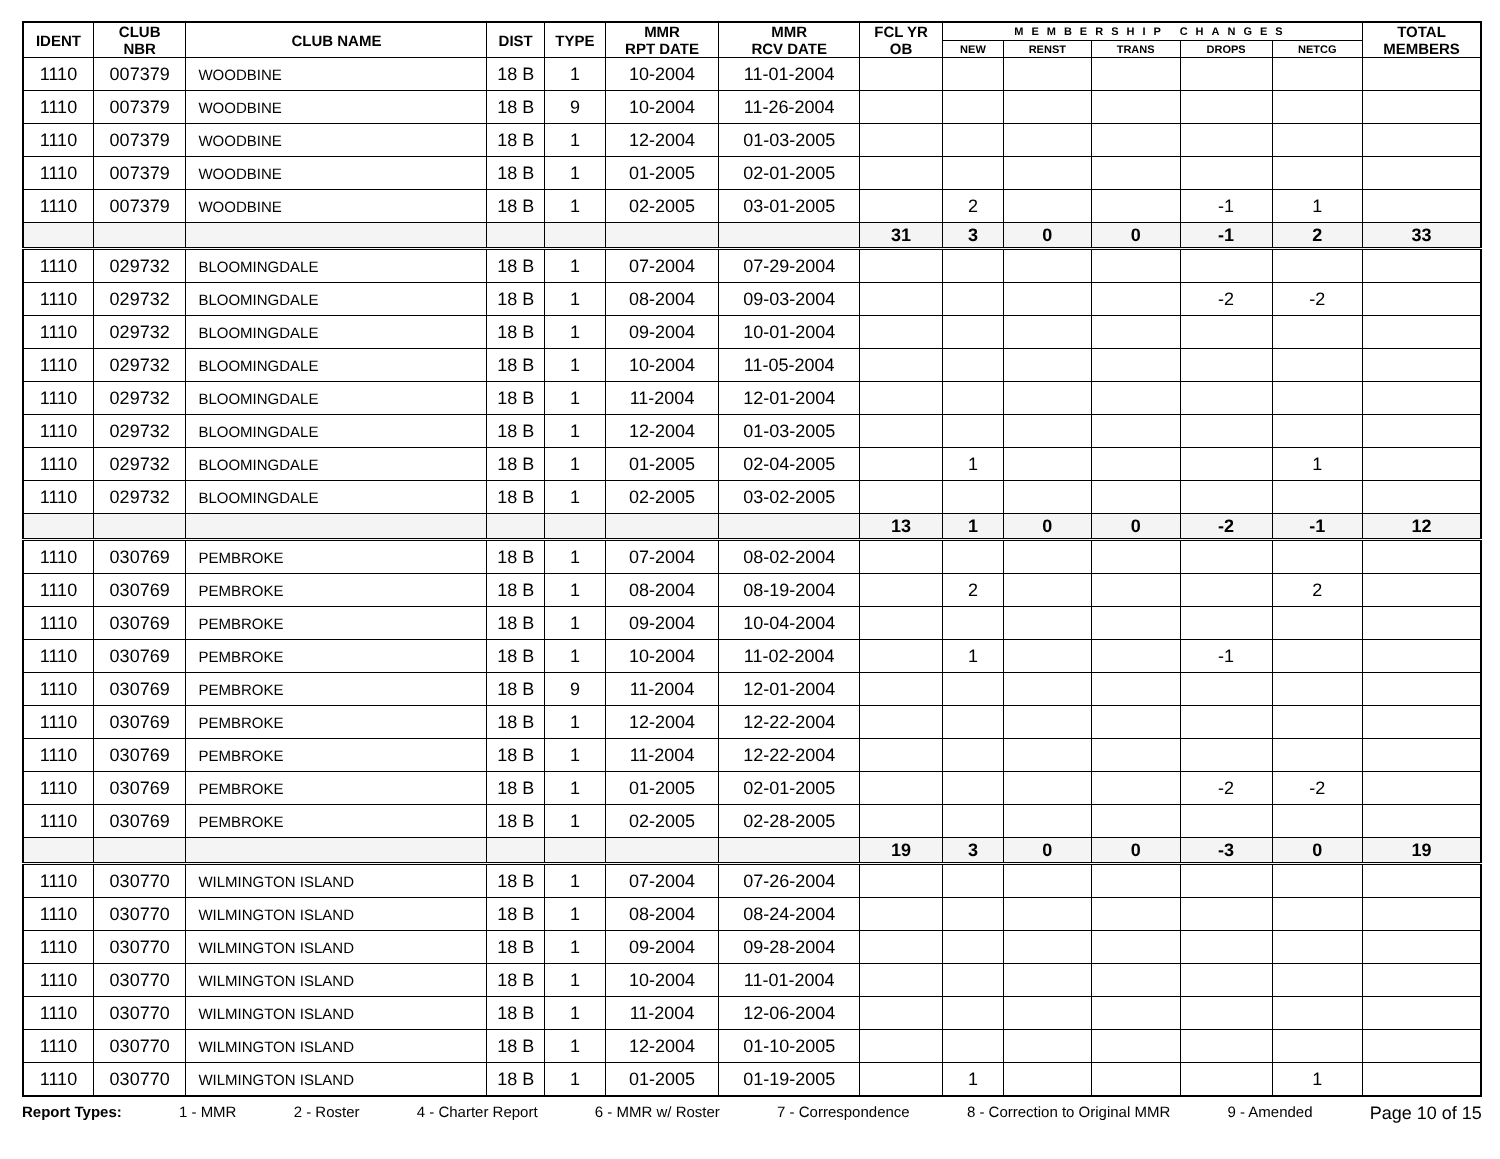| IDENT | CLUB NBR | CLUB NAME | DIST | TYPE | MMR RPT DATE | MMR RCV DATE | FCL YR OB | MEMBERSHIP CHANGES | | | | | TOTAL MEMBERS |
| --- | --- | --- | --- | --- | --- | --- | --- | --- | --- | --- | --- | --- | --- |
| | | | | | | | | NEW | RENST | TRANS | DROPS | NETCG | |
| 1110 | 007379 | WOODBINE | 18 B | 1 | 10-2004 | 11-01-2004 | | | | | | | |
| 1110 | 007379 | WOODBINE | 18 B | 9 | 10-2004 | 11-26-2004 | | | | | | | |
| 1110 | 007379 | WOODBINE | 18 B | 1 | 12-2004 | 01-03-2005 | | | | | | | |
| 1110 | 007379 | WOODBINE | 18 B | 1 | 01-2005 | 02-01-2005 | | | | | | | |
| 1110 | 007379 | WOODBINE | 18 B | 1 | 02-2005 | 03-01-2005 | | 2 | | | -1 | 1 | |
| | | | | | | | 31 | 3 | 0 | 0 | -1 | 2 | 33 |
| 1110 | 029732 | BLOOMINGDALE | 18 B | 1 | 07-2004 | 07-29-2004 | | | | | | | |
| 1110 | 029732 | BLOOMINGDALE | 18 B | 1 | 08-2004 | 09-03-2004 | | | | | -2 | -2 | |
| 1110 | 029732 | BLOOMINGDALE | 18 B | 1 | 09-2004 | 10-01-2004 | | | | | | | |
| 1110 | 029732 | BLOOMINGDALE | 18 B | 1 | 10-2004 | 11-05-2004 | | | | | | | |
| 1110 | 029732 | BLOOMINGDALE | 18 B | 1 | 11-2004 | 12-01-2004 | | | | | | | |
| 1110 | 029732 | BLOOMINGDALE | 18 B | 1 | 12-2004 | 01-03-2005 | | | | | | | |
| 1110 | 029732 | BLOOMINGDALE | 18 B | 1 | 01-2005 | 02-04-2005 | | 1 | | | | 1 | |
| 1110 | 029732 | BLOOMINGDALE | 18 B | 1 | 02-2005 | 03-02-2005 | | | | | | | |
| | | | | | | | 13 | 1 | 0 | 0 | -2 | -1 | 12 |
| 1110 | 030769 | PEMBROKE | 18 B | 1 | 07-2004 | 08-02-2004 | | | | | | | |
| 1110 | 030769 | PEMBROKE | 18 B | 1 | 08-2004 | 08-19-2004 | | 2 | | | | 2 | |
| 1110 | 030769 | PEMBROKE | 18 B | 1 | 09-2004 | 10-04-2004 | | | | | | | |
| 1110 | 030769 | PEMBROKE | 18 B | 1 | 10-2004 | 11-02-2004 | | 1 | | | -1 | | |
| 1110 | 030769 | PEMBROKE | 18 B | 9 | 11-2004 | 12-01-2004 | | | | | | | |
| 1110 | 030769 | PEMBROKE | 18 B | 1 | 12-2004 | 12-22-2004 | | | | | | | |
| 1110 | 030769 | PEMBROKE | 18 B | 1 | 11-2004 | 12-22-2004 | | | | | | | |
| 1110 | 030769 | PEMBROKE | 18 B | 1 | 01-2005 | 02-01-2005 | | | | | -2 | -2 | |
| 1110 | 030769 | PEMBROKE | 18 B | 1 | 02-2005 | 02-28-2005 | | | | | | | |
| | | | | | | | 19 | 3 | 0 | 0 | -3 | 0 | 19 |
| 1110 | 030770 | WILMINGTON ISLAND | 18 B | 1 | 07-2004 | 07-26-2004 | | | | | | | |
| 1110 | 030770 | WILMINGTON ISLAND | 18 B | 1 | 08-2004 | 08-24-2004 | | | | | | | |
| 1110 | 030770 | WILMINGTON ISLAND | 18 B | 1 | 09-2004 | 09-28-2004 | | | | | | | |
| 1110 | 030770 | WILMINGTON ISLAND | 18 B | 1 | 10-2004 | 11-01-2004 | | | | | | | |
| 1110 | 030770 | WILMINGTON ISLAND | 18 B | 1 | 11-2004 | 12-06-2004 | | | | | | | |
| 1110 | 030770 | WILMINGTON ISLAND | 18 B | 1 | 12-2004 | 01-10-2005 | | | | | | | |
| 1110 | 030770 | WILMINGTON ISLAND | 18 B | 1 | 01-2005 | 01-19-2005 | | 1 | | | | 1 | |
Report Types: 1 - MMR 2 - Roster 4 - Charter Report 6 - MMR w/ Roster 7 - Correspondence 8 - Correction to Original MMR 9 - Amended Page 10 of 15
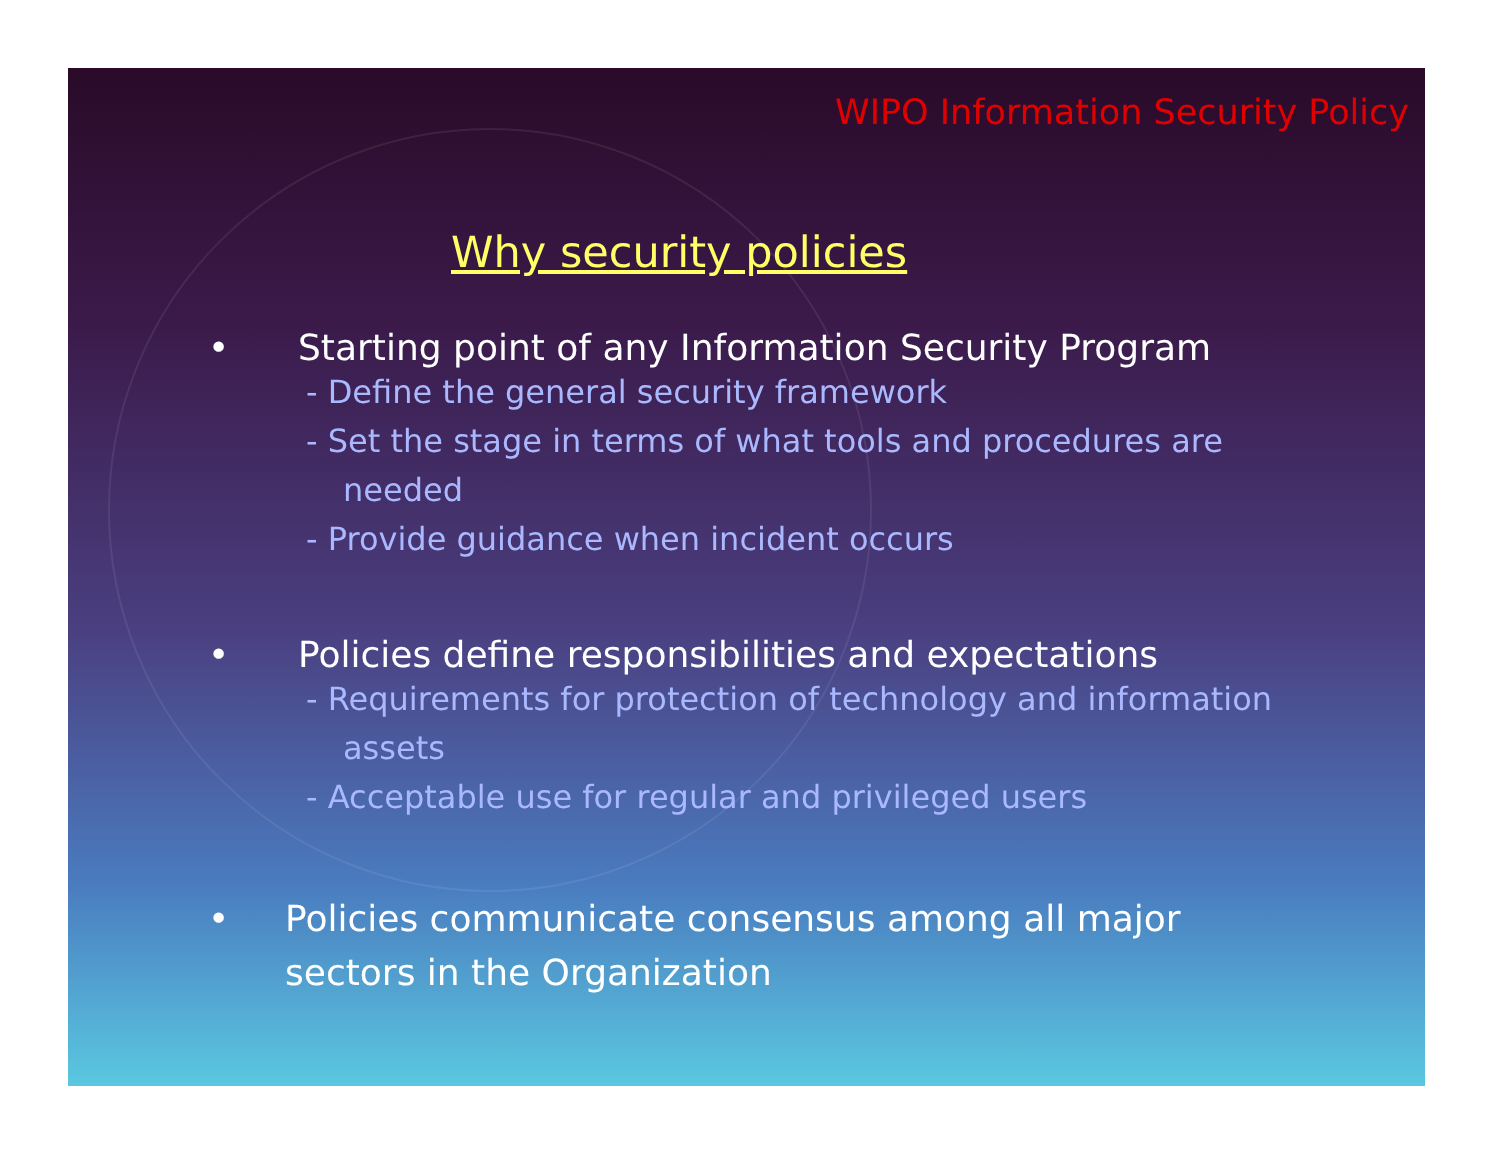WIPO Information Security Policy
Why security policies
• Starting point of any Information Security Program
- Define the general security framework
- Set the stage in terms of what tools and procedures are
needed
- Provide guidance when incident occurs
• Policies define responsibilities and expectations
- Requirements for protection of technology and information
assets
- Acceptable use for regular and privileged users
• Policies communicate consensus among all major
sectors in the Organization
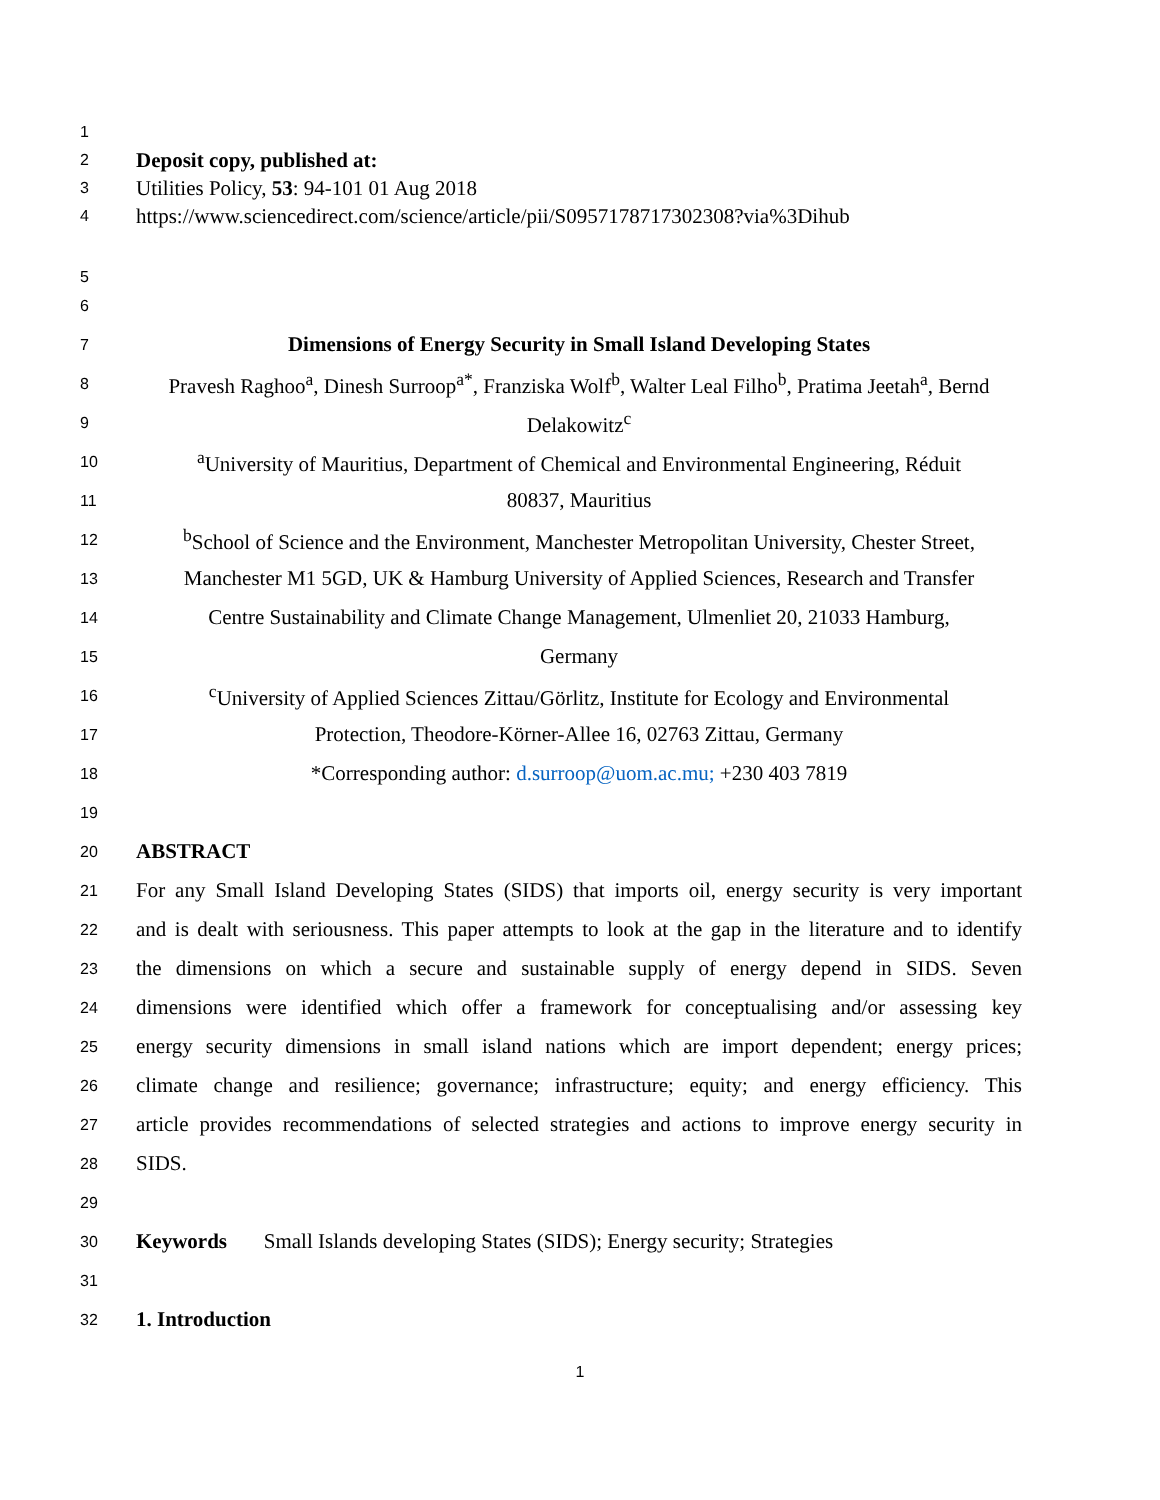1
2 Deposit copy, published at:
3 Utilities Policy, 53: 94-101 01 Aug 2018
4 https://www.sciencedirect.com/science/article/pii/S0957178717302308?via%3Dihub
5
6
7 Dimensions of Energy Security in Small Island Developing States
8 Pravesh Raghoo<sup>a</sup>, Dinesh Surroop<sup>a*</sup>, Franziska Wolf<sup>b</sup>, Walter Leal Filho<sup>b</sup>, Pratima Jeetah<sup>a</sup>, Bernd
9 Delakowitz<sup>c</sup>
10 <sup>a</sup>University of Mauritius, Department of Chemical and Environmental Engineering, Réduit
11 80837, Mauritius
12 <sup>b</sup>School of Science and the Environment, Manchester Metropolitan University, Chester Street,
13 Manchester M1 5GD, UK & Hamburg University of Applied Sciences, Research and Transfer
14 Centre Sustainability and Climate Change Management, Ulmenliet 20, 21033 Hamburg,
15 Germany
16 <sup>c</sup>University of Applied Sciences Zittau/Görlitz, Institute for Ecology and Environmental
17 Protection, Theodore-Körner-Allee 16, 02763 Zittau, Germany
18 *Corresponding author: d.surroop@uom.ac.mu; +230 403 7819
19
20 ABSTRACT
21 For any Small Island Developing States (SIDS) that imports oil, energy security is very important
22 and is dealt with seriousness. This paper attempts to look at the gap in the literature and to identify
23 the dimensions on which a secure and sustainable supply of energy depend in SIDS. Seven
24 dimensions were identified which offer a framework for conceptualising and/or assessing key
25 energy security dimensions in small island nations which are import dependent; energy prices;
26 climate change and resilience; governance; infrastructure; equity; and energy efficiency. This
27 article provides recommendations of selected strategies and actions to improve energy security in
28 SIDS.
29
30 Keywords Small Islands developing States (SIDS); Energy security; Strategies
31
32 1. Introduction
1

------------

The records above should be reproduced exactly, with the pictures omitted.

| IDENT | CLUB NBR | CLUB NAME | DIST | TYPE | MMR RPT DATE | MMR RCV DATE | FCL YR OB | MEMBERSHIP CHANGES | | | | | TOTAL MEMBERS |
| --- | --- | --- | --- | --- | --- | --- | --- | --- | --- | --- | --- | --- | --- |
| | | | | | | | | NEW | RENST | TRANS | DROPS | NETCG | |
| 1110 | 007379 | WOODBINE | 18 B | 1 | 10-2004 | 11-01-2004 | | | | | | | |
| 1110 | 007379 | WOODBINE | 18 B | 9 | 10-2004 | 11-26-2004 | | | | | | | |
| 1110 | 007379 | WOODBINE | 18 B | 1 | 12-2004 | 01-03-2005 | | | | | | | |
| 1110 | 007379 | WOODBINE | 18 B | 1 | 01-2005 | 02-01-2005 | | | | | | | |
| 1110 | 007379 | WOODBINE | 18 B | 1 | 02-2005 | 03-01-2005 | | 2 | | | -1 | 1 | |
| | | | | | | | 31 | 3 | 0 | 0 | -1 | 2 | 33 |
| 1110 | 029732 | BLOOMINGDALE | 18 B | 1 | 07-2004 | 07-29-2004 | | | | | | | |
| 1110 | 029732 | BLOOMINGDALE | 18 B | 1 | 08-2004 | 09-03-2004 | | | | | -2 | -2 | |
| 1110 | 029732 | BLOOMINGDALE | 18 B | 1 | 09-2004 | 10-01-2004 | | | | | | | |
| 1110 | 029732 | BLOOMINGDALE | 18 B | 1 | 10-2004 | 11-05-2004 | | | | | | | |
| 1110 | 029732 | BLOOMINGDALE | 18 B | 1 | 11-2004 | 12-01-2004 | | | | | | | |
| 1110 | 029732 | BLOOMINGDALE | 18 B | 1 | 12-2004 | 01-03-2005 | | | | | | | |
| 1110 | 029732 | BLOOMINGDALE | 18 B | 1 | 01-2005 | 02-04-2005 | | 1 | | | | 1 | |
| 1110 | 029732 | BLOOMINGDALE | 18 B | 1 | 02-2005 | 03-02-2005 | | | | | | | |
| | | | | | | | 13 | 1 | 0 | 0 | -2 | -1 | 12 |
| 1110 | 030769 | PEMBROKE | 18 B | 1 | 07-2004 | 08-02-2004 | | | | | | | |
| 1110 | 030769 | PEMBROKE | 18 B | 1 | 08-2004 | 08-19-2004 | | 2 | | | | 2 | |
| 1110 | 030769 | PEMBROKE | 18 B | 1 | 09-2004 | 10-04-2004 | | | | | | | |
| 1110 | 030769 | PEMBROKE | 18 B | 1 | 10-2004 | 11-02-2004 | | 1 | | | -1 | | |
| 1110 | 030769 | PEMBROKE | 18 B | 9 | 11-2004 | 12-01-2004 | | | | | | | |
| 1110 | 030769 | PEMBROKE | 18 B | 1 | 12-2004 | 12-22-2004 | | | | | | | |
| 1110 | 030769 | PEMBROKE | 18 B | 1 | 11-2004 | 12-22-2004 | | | | | | | |
| 1110 | 030769 | PEMBROKE | 18 B | 1 | 01-2005 | 02-01-2005 | | | | | -2 | -2 | |
| 1110 | 030769 | PEMBROKE | 18 B | 1 | 02-2005 | 02-28-2005 | | | | | | | |
| | | | | | | | 19 | 3 | 0 | 0 | -3 | 0 | 19 |
| 1110 | 030770 | WILMINGTON ISLAND | 18 B | 1 | 07-2004 | 07-26-2004 | | | | | | | |
| 1110 | 030770 | WILMINGTON ISLAND | 18 B | 1 | 08-2004 | 08-24-2004 | | | | | | | |
| 1110 | 030770 | WILMINGTON ISLAND | 18 B | 1 | 09-2004 | 09-28-2004 | | | | | | | |
| 1110 | 030770 | WILMINGTON ISLAND | 18 B | 1 | 10-2004 | 11-01-2004 | | | | | | | |
| 1110 | 030770 | WILMINGTON ISLAND | 18 B | 1 | 11-2004 | 12-06-2004 | | | | | | | |
| 1110 | 030770 | WILMINGTON ISLAND | 18 B | 1 | 12-2004 | 01-10-2005 | | | | | | | |
| 1110 | 030770 | WILMINGTON ISLAND | 18 B | 1 | 01-2005 | 01-19-2005 | | 1 | | | | 1 | |
Report Types: 1 - MMR 2 - Roster 4 - Charter Report 6 - MMR w/ Roster 7 - Correspondence 8 - Correction to Original MMR 9 - Amended Page 10 of 15
WIPO Information Security Policy
Why security policies
• Starting point of any Information Security Program
- Define the general security framework
- Set the stage in terms of what tools and procedures are
needed
- Provide guidance when incident occurs
• Policies define responsibilities and expectations
- Requirements for protection of technology and information
assets
- Acceptable use for regular and privileged users
• Policies communicate consensus among all major
sectors in the Organization
1
2 Deposit copy, published at:
3 Utilities Policy, 53: 94-101 01 Aug 2018
4 https://www.sciencedirect.com/science/article/pii/S0957178717302308?via%3Dihub
5
6
7 Dimensions of Energy Security in Small Island Developing States
8 Pravesh Raghoo<sup>a</sup>, Dinesh Surroop<sup>a*</sup>, Franziska Wolf<sup>b</sup>, Walter Leal Filho<sup>b</sup>, Pratima Jeetah<sup>a</sup>, Bernd
9 Delakowitz<sup>c</sup>
10 <sup>a</sup>University of Mauritius, Department of Chemical and Environmental Engineering, Réduit
11 80837, Mauritius
12 <sup>b</sup>School of Science and the Environment, Manchester Metropolitan University, Chester Street,
13 Manchester M1 5GD, UK & Hamburg University of Applied Sciences, Research and Transfer
14 Centre Sustainability and Climate Change Management, Ulmenliet 20, 21033 Hamburg,
15 Germany
16 <sup>c</sup>University of Applied Sciences Zittau/Görlitz, Institute for Ecology and Environmental
17 Protection, Theodore-Körner-Allee 16, 02763 Zittau, Germany
18 *Corresponding author: d.surroop@uom.ac.mu; +230 403 7819
19
20 ABSTRACT
21 For any Small Island Developing States (SIDS) that imports oil, energy security is very important
22 and is dealt with seriousness. This paper attempts to look at the gap in the literature and to identify
23 the dimensions on which a secure and sustainable supply of energy depend in SIDS. Seven
24 dimensions were identified which offer a framework for conceptualising and/or assessing key
25 energy security dimensions in small island nations which are import dependent; energy prices;
26 climate change and resilience; governance; infrastructure; equity; and energy efficiency. This
27 article provides recommendations of selected strategies and actions to improve energy security in
28 SIDS.
29
30 Keywords Small Islands developing States (SIDS); Energy security; Strategies
31
32 1. Introduction
1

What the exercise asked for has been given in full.